Il y a du pire pour le pauvre Abiy. Les États-Unis ont évoqué la possibilité de bloquer les prêts promis par la Banque Mondiale et le Fonds Monétaire International pour soutenir l’Éthiopie dans la reprise économique post-Covid19. La Banque mondiale avait promis 904 millions de dollars. Argent nécessaire pour gouvernement central pour continuer la guerre au Tigré et en Oromia. L’Éthiopie est le plus grand bénéficiaire de l’aide américaine en Afrique, recevant environ 1 milliard de dollars l’année dernière.

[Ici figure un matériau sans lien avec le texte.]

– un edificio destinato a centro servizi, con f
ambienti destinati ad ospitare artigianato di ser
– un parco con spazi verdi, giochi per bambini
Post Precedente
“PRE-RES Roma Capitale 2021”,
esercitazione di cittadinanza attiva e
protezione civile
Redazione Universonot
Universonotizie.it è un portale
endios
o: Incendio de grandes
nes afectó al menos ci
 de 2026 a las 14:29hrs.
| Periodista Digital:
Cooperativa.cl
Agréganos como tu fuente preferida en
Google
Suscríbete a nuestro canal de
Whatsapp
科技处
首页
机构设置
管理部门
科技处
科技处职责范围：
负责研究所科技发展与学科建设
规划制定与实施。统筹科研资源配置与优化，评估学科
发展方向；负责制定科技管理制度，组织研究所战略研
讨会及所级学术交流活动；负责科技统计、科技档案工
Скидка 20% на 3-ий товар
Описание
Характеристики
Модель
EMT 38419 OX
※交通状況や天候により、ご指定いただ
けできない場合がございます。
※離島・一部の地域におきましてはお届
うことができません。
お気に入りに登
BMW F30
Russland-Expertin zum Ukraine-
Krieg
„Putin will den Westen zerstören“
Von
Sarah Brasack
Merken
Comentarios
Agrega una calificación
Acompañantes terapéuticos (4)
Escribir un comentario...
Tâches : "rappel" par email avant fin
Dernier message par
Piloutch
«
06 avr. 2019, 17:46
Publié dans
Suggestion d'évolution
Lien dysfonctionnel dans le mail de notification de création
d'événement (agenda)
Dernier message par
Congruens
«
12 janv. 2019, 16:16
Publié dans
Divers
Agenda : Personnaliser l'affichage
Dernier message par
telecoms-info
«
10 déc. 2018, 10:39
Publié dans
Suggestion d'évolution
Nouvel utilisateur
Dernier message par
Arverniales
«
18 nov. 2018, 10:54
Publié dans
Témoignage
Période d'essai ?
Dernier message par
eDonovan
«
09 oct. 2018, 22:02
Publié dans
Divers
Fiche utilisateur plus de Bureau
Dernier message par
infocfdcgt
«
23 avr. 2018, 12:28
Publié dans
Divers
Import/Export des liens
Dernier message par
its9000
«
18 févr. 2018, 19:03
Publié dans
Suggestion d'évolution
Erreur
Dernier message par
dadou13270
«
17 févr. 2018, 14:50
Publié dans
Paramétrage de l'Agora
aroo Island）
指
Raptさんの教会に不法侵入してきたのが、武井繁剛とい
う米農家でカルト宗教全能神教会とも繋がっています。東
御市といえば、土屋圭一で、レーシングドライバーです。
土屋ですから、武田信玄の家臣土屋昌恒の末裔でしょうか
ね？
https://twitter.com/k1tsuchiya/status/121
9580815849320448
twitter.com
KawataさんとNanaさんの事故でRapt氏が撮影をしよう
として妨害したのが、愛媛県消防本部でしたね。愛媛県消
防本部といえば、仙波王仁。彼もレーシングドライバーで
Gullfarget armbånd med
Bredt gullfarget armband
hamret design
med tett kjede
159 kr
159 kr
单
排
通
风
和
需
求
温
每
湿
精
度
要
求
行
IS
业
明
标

Malgré le chaos des guerres civiles et des affrontements ethniques impliquant cinq des 10 États qui composent la Fédération Ethiopienne, l’administration Abiy a décidé de tenir des élections le mois prochain de toute façon. Les élections reportées en 2020, devaient avoir lieu le 5 juin 2021. Le 18 mai, Abiy a été contraint de les reporter davantage sans en préciser la date. Deux jours plus tard (20/05/2021), le gouvernement a de nouveau changé d’avis en fixant la date des élections au 21 juin prochain alors que les principaux alliés et bailleurs de fonds (Union Européenne et États-Unis) jugent ces élections impossibles en raison de la situation en le pays.
Le nouveau changement était un choix obligatoire pour éviter un dialogue national de toutes les forces politiques et sociales éthiopiennes, le début des pourparlers de paix et le cessez-le-feu au Tigré et (surtout) pour le besoin désespéré d’Abiy de légitimer son parti qui détient actuellement la majorité du Parlement et dirige le pays que grâce à un coup d’État institutionnel. Actuellement, seulement 36,24% de la population électorale éthiopienne s’est inscrite aux élections, principalement des Amharas. Un boycott populaire contre les politiques de « prospérité » du Premier Ministre éthiopien?